Sob forte comoção, policial do Bope é sepultado no Rio

Cerimônia teve honrarias militares e presença de familiares e colegas de farda

O corpo do 3º sargento Heber Carvalho da Fonseca, de 39 anos, morto durante a megaoperação nos complexos do Alemão e da Penha, foi sepultado na tarde desta quinta-feira (30) no Cemitério de Sulacap, na zona oeste do Rio de Janeiro. A ação, deflagrada contra integrantes do Comando Vermelho, também vitimou o sargento Cleiton Serafim Gonçalves, de 42 anos.

Velório e cortejo emocionaram colegas de farda
Os corpos dos dois agentes do Batalhão de Operações Policiais Especiais (Bope) foram velados pela manhã na sede da corporação, na zona sul da capital. Em seguida, um cortejo conduzido por um caminhão do Corpo de Bombeiros percorreu ruas da cidade até o local do sepultamento, acompanhado por mais de cem pessoas entre familiares, amigos e companheiros de farda.

Homenagens e voos sobre o cemitério
Durante o enterro, o helicóptero da Polícia Militar sobrevoou o cemitério, enquanto tiros de honra foram disparados em homenagem ao policial. A Marinha do Brasil participou da cerimônia com honrarias militares, e colegas do Bope realizaram a tradicional oração da tropa, encerrada sob aplausos. Heber estava na corporação desde 2008 e deixa esposa, dois filhos e um enteado.

Outro policial foi sepultado em Mendes
O corpo do sargento Cleiton Gonçalves, integrante do Bope desde 2011, foi levado para o município de Mendes, no sul fluminense, onde o sepultamento estava previsto para as 16h30. Ele deixa esposa e uma filha.

Mais dois agentes mortos na operação
Na quarta-feira (29), outros dois policiais civis mortos na operação foram enterrados. O agente Rodrigo Veloso Cabral, de 34 anos, com apenas 40 dias na corporação, foi sepultado no Cemitério Memorial do Rio, na zona norte. Já o comissário Marcus Vinícius Cardoso de Carvalho, de 51 anos, chefe da 53ª DP (Mesquita), foi enterrado na Ilha do Governador.
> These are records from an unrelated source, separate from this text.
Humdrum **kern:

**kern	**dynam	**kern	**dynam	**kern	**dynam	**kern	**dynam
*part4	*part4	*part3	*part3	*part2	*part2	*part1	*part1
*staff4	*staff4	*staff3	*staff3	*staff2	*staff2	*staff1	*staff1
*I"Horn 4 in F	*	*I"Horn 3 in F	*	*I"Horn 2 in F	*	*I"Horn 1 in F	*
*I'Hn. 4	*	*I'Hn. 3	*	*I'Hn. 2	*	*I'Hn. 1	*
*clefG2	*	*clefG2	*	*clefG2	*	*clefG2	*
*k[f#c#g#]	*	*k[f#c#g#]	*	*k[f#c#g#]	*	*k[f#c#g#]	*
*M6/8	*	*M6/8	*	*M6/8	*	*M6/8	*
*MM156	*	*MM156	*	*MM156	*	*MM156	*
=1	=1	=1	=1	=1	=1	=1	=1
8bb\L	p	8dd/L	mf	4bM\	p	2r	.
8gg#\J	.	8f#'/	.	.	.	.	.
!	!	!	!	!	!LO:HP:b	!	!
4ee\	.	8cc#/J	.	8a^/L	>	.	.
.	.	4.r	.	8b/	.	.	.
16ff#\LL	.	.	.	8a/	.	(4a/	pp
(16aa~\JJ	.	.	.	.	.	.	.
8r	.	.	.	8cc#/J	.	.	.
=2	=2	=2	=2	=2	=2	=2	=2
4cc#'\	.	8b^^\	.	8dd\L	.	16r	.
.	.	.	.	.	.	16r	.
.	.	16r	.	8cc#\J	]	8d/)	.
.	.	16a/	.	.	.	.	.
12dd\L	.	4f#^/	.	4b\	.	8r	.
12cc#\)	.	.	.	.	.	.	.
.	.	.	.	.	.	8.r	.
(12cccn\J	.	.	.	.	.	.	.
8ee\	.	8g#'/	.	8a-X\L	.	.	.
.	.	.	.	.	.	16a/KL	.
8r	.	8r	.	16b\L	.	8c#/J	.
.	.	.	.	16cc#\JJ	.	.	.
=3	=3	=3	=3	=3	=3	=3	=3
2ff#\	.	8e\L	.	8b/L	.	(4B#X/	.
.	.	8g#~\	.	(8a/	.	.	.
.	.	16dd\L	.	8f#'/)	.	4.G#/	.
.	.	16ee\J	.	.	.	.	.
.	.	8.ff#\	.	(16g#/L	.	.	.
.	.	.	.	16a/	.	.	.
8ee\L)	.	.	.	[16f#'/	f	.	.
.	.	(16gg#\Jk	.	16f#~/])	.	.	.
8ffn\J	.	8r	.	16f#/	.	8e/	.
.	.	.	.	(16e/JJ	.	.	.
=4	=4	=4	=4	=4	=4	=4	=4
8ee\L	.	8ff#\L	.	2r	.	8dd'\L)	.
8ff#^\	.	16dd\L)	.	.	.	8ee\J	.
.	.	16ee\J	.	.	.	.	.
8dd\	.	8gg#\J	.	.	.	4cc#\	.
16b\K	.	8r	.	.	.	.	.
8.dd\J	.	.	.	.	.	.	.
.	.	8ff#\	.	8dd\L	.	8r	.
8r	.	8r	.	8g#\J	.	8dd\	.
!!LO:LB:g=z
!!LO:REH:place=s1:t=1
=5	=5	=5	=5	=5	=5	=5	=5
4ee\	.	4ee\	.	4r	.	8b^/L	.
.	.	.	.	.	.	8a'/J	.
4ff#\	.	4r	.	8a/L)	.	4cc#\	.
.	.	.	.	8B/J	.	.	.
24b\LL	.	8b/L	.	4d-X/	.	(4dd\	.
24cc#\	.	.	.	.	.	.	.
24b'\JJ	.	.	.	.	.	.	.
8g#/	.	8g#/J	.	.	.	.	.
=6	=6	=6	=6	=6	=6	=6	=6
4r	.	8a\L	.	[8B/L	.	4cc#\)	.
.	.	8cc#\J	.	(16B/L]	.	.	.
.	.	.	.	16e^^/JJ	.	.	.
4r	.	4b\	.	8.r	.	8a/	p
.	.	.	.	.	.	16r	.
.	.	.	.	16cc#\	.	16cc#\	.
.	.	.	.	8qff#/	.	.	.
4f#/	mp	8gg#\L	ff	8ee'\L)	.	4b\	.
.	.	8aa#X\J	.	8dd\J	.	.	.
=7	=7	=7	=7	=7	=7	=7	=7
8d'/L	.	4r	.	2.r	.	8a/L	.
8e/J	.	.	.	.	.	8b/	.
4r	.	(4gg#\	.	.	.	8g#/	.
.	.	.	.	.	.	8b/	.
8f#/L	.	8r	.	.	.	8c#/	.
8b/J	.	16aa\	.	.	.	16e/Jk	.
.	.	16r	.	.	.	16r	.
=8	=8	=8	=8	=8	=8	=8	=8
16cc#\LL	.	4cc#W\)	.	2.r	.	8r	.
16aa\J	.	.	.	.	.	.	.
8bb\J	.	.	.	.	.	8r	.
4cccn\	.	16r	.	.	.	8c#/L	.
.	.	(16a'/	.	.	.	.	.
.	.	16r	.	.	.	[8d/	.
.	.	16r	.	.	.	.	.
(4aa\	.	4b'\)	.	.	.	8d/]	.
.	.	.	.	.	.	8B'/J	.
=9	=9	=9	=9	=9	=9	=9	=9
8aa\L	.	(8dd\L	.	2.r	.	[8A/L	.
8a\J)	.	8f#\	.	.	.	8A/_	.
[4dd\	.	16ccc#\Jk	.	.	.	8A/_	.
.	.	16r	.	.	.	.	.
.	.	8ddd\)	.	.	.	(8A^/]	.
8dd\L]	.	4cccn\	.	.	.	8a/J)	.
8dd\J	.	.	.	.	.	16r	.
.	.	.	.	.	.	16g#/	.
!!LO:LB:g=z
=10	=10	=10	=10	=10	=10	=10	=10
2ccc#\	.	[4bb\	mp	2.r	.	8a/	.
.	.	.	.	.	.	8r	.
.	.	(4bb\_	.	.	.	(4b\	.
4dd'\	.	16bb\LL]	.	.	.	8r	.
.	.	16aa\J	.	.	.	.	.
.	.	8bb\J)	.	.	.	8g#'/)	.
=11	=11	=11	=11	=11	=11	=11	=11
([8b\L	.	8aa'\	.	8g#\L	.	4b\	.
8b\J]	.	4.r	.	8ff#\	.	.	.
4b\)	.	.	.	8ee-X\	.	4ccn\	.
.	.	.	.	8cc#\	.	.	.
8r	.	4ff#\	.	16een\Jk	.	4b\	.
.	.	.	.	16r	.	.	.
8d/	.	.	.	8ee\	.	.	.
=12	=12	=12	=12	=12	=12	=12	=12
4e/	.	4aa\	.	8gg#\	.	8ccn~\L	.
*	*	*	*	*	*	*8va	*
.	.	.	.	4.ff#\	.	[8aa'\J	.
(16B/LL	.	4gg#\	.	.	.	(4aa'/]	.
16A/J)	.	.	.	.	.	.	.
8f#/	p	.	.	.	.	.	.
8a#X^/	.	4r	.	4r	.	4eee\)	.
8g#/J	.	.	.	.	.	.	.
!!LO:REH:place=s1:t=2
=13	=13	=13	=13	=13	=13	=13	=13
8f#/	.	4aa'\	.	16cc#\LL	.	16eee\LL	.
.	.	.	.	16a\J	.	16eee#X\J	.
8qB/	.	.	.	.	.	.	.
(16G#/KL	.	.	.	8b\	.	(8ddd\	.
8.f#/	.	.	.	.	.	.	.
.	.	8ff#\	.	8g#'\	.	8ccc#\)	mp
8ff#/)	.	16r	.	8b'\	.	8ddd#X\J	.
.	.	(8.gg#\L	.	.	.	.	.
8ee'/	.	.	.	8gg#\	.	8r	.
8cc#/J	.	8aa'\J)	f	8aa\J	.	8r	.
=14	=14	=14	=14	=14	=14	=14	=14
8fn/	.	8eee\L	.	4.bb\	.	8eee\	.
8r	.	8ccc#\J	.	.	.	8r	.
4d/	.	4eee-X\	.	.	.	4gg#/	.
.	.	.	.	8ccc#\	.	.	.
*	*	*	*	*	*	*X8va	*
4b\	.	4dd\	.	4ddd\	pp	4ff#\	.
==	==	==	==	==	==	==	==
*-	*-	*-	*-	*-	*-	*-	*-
Operação teve mais de 120 mortos
A megaoperação conjunta da Polícia Civil e Militar deixou 121 mortos, incluindo os quatro agentes. Em nota, a Polícia Civil declarou solidariedade às famílias e afirmou que “os ataques covardes de criminosos contra nossos agentes não ficarão impunes”.

Policiais serão promovidos postumamente
O governador Cláudio Castro prestou solidariedade e anunciou que todos os policiais mortos serão promovidos postumamente, como forma de reconhecimento e respeito. “O Rio amanheceu de luto. Esses heróis deram a vida cumprindo o dever de proteger a população fluminense. Minha solidariedade e minhas orações estão com as famílias e colegas de farda”, escreveu o governador.